Your tasks:
**A)** In the end-of-the-world article, what year did the current Mayan calendar cycle start?
**B)** Retype the part of the end-of-the-world article that starts with "Indeed, Dec. 21" and goes on through "would we do?".
**C)** Decide whether each statement agrees with the end-of-the-world article. Answer yes or no, and quote the words from the article that settle it.
(i) Bradley Benton works at North Dakota State University.
(ii) The article recommends visiting Tikal before Dec. 21.
(iii) One of the suggested party songs is by R.E.M.

11 things to do for the last 11 days ever

In just 11 days, the world as we know it will be over.

Or, it won’t.

It all depends on whether the apocalypse arrives when the current Mayan calendar cycle, which started on 3114 B.C., ends on Dec. 21.

If you ask Bradley Benton, assistant professor history at North Dakota State University, that’s not going to happen. There’s no proof, he says, that the Mayans believed anything bad was going to happen on that day.

That perception, he believes, comes from us.

“We have projected onto the Maya that something bad might happen. We have this long history of foretelling the end of the world,” Benton says.

Indeed, Dec. 21 is just the latest in a long line of predictions about when the world will end. Even if it’s wrong, though, it still poses a question worth considering: If we only have a matter of days left before our world ends in a blaze of fire, catastrophic floods, sneak attacks by rogue planets or asteroids and a horde of hungry zombies, what would we do?

We thought it over and came up with the following list of 11 things to do during our last 11 days:

Host a party: If the world is going to end, you may as well go out in style by hosting a party for you and your friends.

The music and movies you have on hand should probably have something to do with the end of the world. For music, think R.E.M.’s “It’s the End of the World As We Know It” or Britney Spears’ “Til the World Ends.” For movies, consider “2012” or “The Day After Tomorrow.”

Your food and drink could be based on the Maya, whose empire was based in Mexico, Guatemala, Belize, Honduras and El Salvador. Tropical flavors and Mexican food would probably get the job done here.

As the host, it will be your duty to be cheerful and excited about your party. It’s easy to be bummed about the world ending, but try to keep a smile on your face.

Order a fancy meal at that restaurant you’ve never been to: Now is as good a time as any to go visit that Fargo-Moorhead restaurant where you’ve been meaning to eat. At last, order that $80 steak and indulge a little.

Try your hand at a new hobby: Use the remaining days to try something you’ve never done before. Curling, skating, ballroom dancing, playing accordion, whatever – all you have to do is seek out a club or workshop in the area to get started (just check The Forum’s calendar section for helpful information).

Plan a trip to Mexico or Central America: If nothing else, the Mayan prophecy has provided a good deal of publicity for the ancient Maya Empire, which historians say lasted from 2000 B.C. through the arrival of the Spanish.

Since it’s too late (and too expensive) to go before Dec. 21, plan a future trip to see the sights of their society. Visit Tikal in Guatemala, which used to be one of their largest cities, or Coba in Mexico, both of which have a wide array of impressive stone ruins from their time.

If the world doesn’t end, you’ll have a nice, warm vacation to look forward to.

Stored data:
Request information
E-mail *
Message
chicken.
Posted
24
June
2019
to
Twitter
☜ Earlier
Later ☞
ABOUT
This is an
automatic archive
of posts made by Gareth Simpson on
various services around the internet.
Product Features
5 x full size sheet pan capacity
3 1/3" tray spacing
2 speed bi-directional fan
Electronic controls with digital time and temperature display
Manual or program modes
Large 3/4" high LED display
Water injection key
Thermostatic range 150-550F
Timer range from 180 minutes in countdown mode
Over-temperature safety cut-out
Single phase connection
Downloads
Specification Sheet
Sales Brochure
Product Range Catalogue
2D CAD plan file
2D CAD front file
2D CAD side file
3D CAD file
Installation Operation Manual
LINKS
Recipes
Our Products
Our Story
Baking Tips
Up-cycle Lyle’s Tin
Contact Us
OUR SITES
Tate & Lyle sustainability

Your responses:
**A)** It started in 3114 B.C.

**B)**
Indeed, Dec. 21 is just the latest in a long line of predictions about when the world will end. Even if it’s wrong, though, it still poses a question worth considering: If we only have a matter of days left before our world ends in a blaze of fire, catastrophic floods, sneak attacks by rogue planets or asteroids and a horde of hungry zombies, what would we do?

**C)**
(i) Yes: "assistant professor history at North Dakota State University"
(ii) No: "Since it’s too late (and too expensive) to go before Dec. 21, plan a future trip to see the sights of their society."
(iii) Yes: "For music, think R.E.M.’s “It’s the End of the World As We Know It”"